# your loose lock-ring displeases the fixie gods



## readyg (Oct 20, 2009)

Ill try to keep this short and sweet. Just got back to my hometown a couple days ago, and been riding bikes around. The other day I noticed my lockring was loose. I figured as long as I didnt put too much force on it pedaling back then everything would be fine until I tightened it. Wrong! Stood up to pedal when riding last night, and the bike locked on me completely. Over the handlebars, landing on my head, and a couple rolls later...somehow the only part of my body that ends up bleeding is my penis. Fun fun fun.

Check your lockrings ladies and gents, and wear your helmets.


----------



## stove (Oct 20, 2009)

wait, how did you cut your junk doing a forward roll? that's the FIRST thing that gets tucked in, before my damn face...


----------



## readyg (Oct 20, 2009)

Im still a little baffled myself. Im guessing the hole in my boxers and the hole in my pants maybe just lined up perfectly before i hit ground.


----------



## finn (Oct 20, 2009)

I'd suspect the handle bar ends- since you implied it was a cut and not from slamming your kidneys on the ground, though I wouldn't necessarily discount that.


----------



## Loaf (Oct 20, 2009)

that is fucking FTRA man, Ha see told you leaving assville was a bad idea, at least we know it doens't have herps


----------



## bote (Oct 20, 2009)

no good at all, I´ll remember that next time I´m thinking about putting off fixing my bike.


----------



## The Cheshire (Oct 20, 2009)

This is awesome. Only because my lockring comes undone as soon as I get drunk. A good slam, bloody cock and all!


----------



## sprout (Oct 21, 2009)

I had a friend that decided to make a "fixed" cog by using lock-tite. Let's just say it was a horrid idea.
You have inspired me to stop putting off the replacement of my rear tire that I skidded to death. I am pretty sure a few more wears on that thing will have me splatted on the side of the road, myself.


----------



## Livingpastense (Oct 21, 2009)

ya ya ya and the road bike gods of many speeds and coastings are laughing saying fixies belong on the track. But that sucks you cut your junk man.


----------



## Ravie (Oct 21, 2009)

haha! hope you heal right.


----------



## readyg (Oct 21, 2009)

Livingpastense said:


> ya ya ya and the road bike gods of many speeds and coastings are laughing saying fixies belong on the track. But that sucks you cut your junk man.



hahaha, this is true. though i live in flat florida, ive got an excuse. hah.
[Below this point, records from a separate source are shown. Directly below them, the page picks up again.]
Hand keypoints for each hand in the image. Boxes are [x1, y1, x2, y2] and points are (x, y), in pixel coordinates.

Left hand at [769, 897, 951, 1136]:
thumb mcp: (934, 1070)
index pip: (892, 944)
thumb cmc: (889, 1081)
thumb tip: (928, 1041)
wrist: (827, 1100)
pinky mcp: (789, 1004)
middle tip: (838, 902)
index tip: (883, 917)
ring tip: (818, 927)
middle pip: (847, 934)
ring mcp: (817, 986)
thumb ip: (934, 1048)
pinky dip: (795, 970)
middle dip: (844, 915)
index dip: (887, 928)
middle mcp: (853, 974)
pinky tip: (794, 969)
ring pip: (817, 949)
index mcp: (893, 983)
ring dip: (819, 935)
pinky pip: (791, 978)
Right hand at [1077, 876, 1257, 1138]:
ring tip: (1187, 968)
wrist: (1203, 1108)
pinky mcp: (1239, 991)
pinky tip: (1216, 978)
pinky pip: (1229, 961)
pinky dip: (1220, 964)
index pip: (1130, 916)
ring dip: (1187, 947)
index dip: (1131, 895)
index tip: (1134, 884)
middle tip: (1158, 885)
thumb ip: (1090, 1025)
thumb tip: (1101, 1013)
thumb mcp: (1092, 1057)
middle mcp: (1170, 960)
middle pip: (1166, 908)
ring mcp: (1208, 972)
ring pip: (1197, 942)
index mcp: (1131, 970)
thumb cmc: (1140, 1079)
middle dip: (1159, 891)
at least now if i wanted to be a scumfuck i could tell everyone my name is dickscrape or something like that.


----------



## finn (Oct 21, 2009)

Maybe you need to design a protective cup that you can cycle with! And I think Junkscraper is a better name, sounds crustier.


----------



## Mouse (Oct 24, 2009)

see, the real lesson here is to sew the holes in your pants and panties, boys!


----------



## sprout (Oct 24, 2009)

Mouse said:


> see, the real lesson here is to sew the holes in your pants and panties, boys!
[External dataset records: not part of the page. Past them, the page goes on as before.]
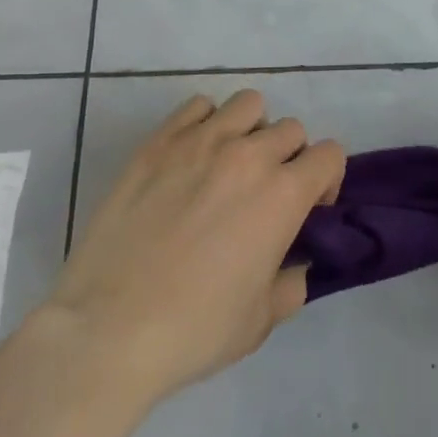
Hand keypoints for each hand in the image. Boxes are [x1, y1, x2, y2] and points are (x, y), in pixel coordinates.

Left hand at [47, 90, 345, 408]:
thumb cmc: (192, 331)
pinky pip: (198, 107)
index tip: (308, 209)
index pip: (330, 155)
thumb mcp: (259, 322)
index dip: (326, 181)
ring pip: (248, 105)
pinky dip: (205, 123)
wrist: (107, 332)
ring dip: (251, 130)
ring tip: (230, 165)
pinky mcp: (160, 142)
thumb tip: (294, 263)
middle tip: (265, 194)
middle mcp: (250, 155)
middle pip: (291, 129)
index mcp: (283, 194)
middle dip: (289, 158)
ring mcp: (202, 141)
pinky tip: (192, 157)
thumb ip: (290, 284)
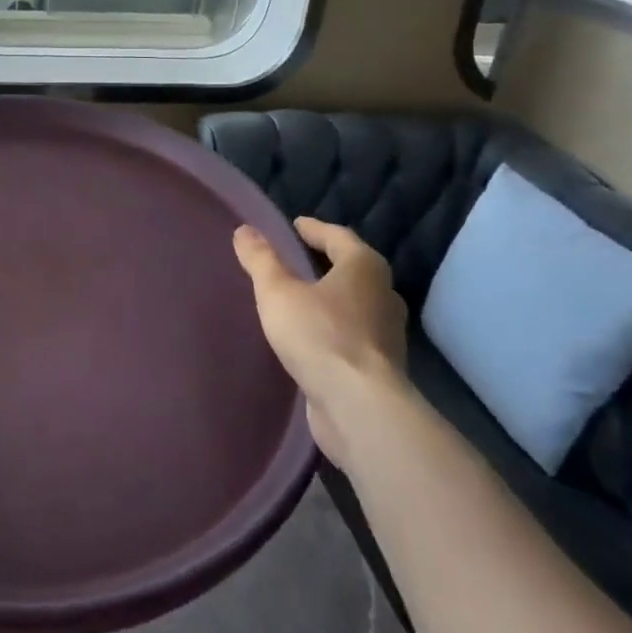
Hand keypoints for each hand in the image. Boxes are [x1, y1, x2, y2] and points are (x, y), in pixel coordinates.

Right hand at [233, 217, 407, 467]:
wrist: (359, 407)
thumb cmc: (319, 336)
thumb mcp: (278, 292)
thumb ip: (261, 260)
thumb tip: (244, 230)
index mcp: (364, 267)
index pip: (338, 236)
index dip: (314, 229)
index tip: (295, 225)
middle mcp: (383, 295)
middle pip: (352, 269)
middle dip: (326, 262)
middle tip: (296, 258)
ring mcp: (387, 333)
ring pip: (355, 303)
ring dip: (330, 297)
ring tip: (300, 297)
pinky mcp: (380, 366)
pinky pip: (352, 334)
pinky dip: (333, 327)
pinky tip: (311, 337)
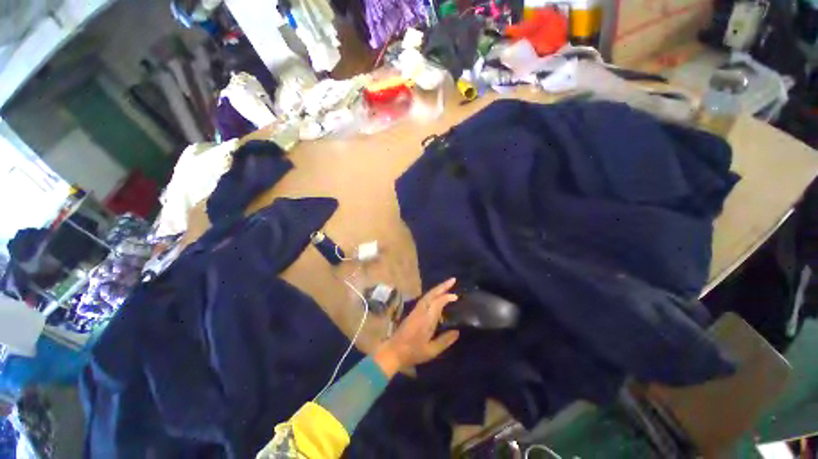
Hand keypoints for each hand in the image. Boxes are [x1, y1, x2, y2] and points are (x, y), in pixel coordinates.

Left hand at [374, 278, 460, 376]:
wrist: (393, 351)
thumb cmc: (412, 352)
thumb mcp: (431, 351)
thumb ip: (444, 341)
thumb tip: (457, 332)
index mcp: (426, 320)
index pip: (437, 303)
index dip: (447, 297)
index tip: (456, 296)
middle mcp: (421, 311)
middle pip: (431, 294)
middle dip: (442, 286)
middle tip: (453, 280)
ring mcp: (416, 310)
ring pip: (427, 295)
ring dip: (437, 289)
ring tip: (447, 285)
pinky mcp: (413, 312)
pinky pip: (425, 299)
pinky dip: (433, 294)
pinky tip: (437, 296)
http://i14.photobucket.com/albums/a332/ohnoitschlo/0098.jpg
http://i14.photobucket.com/albums/a332/ohnoitschlo/0092.jpg

Cycling is a devastating activity for even your best denim.
Padded cycling shorts for happy crotches!


----------



## WindWalker1970 (Oct 25, 2009)

I've had some bad spills off a bike before. Scrapped elbows, knees, and a bad shoulder asphalt burn,...even racked the boys once or twice but never Mr Happy. =)

Makes me cringe just thinking about that. 
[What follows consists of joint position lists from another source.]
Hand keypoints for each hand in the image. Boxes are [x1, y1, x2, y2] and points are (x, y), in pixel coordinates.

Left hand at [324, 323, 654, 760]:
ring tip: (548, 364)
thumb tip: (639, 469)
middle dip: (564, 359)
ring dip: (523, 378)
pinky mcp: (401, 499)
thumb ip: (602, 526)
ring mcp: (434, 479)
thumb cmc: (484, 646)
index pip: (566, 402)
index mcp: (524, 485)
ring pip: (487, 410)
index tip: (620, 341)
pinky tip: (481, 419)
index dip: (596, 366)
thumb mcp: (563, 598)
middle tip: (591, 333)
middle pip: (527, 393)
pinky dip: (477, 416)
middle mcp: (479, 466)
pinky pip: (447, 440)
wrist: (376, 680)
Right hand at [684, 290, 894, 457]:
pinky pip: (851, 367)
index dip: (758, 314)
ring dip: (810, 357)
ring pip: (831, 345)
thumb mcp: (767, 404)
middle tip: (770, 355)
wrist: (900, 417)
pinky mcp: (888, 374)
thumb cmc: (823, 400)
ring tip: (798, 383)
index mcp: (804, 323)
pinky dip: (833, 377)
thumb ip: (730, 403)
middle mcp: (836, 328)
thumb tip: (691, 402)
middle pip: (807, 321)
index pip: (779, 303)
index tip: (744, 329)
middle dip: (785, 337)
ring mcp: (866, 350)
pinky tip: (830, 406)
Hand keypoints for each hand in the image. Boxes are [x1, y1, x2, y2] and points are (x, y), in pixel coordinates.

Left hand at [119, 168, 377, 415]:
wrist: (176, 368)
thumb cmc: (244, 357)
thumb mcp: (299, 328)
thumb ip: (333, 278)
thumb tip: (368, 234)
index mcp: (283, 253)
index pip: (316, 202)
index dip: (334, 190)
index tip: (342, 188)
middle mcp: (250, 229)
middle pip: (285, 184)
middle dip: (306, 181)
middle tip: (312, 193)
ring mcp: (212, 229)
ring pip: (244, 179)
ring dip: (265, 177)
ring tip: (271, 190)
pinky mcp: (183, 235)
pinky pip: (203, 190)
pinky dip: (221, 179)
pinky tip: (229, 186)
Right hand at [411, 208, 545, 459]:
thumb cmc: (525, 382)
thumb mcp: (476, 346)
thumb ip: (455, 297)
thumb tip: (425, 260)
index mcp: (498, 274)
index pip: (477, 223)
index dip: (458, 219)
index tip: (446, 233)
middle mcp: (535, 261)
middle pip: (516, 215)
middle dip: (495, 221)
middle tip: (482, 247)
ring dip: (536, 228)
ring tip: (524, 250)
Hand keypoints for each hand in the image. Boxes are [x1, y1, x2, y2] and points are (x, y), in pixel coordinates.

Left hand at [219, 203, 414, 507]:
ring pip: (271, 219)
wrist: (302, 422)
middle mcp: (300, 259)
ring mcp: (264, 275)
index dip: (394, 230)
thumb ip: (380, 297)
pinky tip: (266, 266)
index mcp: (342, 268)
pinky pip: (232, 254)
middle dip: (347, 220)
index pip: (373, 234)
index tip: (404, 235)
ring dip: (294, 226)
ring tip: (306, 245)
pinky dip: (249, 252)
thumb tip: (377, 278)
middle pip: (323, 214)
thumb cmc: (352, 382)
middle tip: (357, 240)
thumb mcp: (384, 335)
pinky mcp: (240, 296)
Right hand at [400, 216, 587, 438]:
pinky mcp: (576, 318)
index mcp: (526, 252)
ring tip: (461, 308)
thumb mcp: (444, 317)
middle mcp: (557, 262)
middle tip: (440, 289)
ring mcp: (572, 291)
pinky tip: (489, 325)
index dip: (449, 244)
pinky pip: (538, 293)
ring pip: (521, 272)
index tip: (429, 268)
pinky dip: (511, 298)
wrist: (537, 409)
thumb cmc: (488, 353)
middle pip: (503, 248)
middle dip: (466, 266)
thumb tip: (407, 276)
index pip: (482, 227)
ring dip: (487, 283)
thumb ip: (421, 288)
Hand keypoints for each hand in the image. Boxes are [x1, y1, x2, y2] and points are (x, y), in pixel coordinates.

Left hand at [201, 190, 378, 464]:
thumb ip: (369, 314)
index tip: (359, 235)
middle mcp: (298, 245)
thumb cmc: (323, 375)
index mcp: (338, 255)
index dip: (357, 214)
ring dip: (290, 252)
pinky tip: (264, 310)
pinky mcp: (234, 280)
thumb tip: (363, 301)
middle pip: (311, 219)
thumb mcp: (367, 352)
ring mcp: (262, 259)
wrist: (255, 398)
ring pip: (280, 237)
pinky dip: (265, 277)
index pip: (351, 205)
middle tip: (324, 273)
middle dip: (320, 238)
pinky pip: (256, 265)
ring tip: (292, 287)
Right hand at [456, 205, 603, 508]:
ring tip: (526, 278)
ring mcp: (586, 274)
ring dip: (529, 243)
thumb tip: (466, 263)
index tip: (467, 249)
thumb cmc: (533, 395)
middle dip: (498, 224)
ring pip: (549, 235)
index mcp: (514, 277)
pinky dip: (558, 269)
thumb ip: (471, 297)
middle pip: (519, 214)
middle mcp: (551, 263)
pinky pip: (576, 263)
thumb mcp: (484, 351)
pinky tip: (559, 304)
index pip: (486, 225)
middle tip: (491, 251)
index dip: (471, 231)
Hope the healing goes well. Maybe go to the doc for some pain meds to help pass the time.=P If ever there was a case that called for meds, it would be this I say.lol.


----------



## Rash L (Nov 2, 2009)

I'm sorry... but everytime I see the title of this post, I swear it says "loose cock-ring"...


----------



## Gypsybones (Nov 2, 2009)

helmet and clothing; cause naked cycling is never a good idea no mater how much fun it sounds


----------



## marc (Nov 4, 2009)

damn reade that fuckin sucks. are you still coming to pensacola?


----------



## Rstank (Nov 5, 2009)

and if anything wear a cock helmet!


----------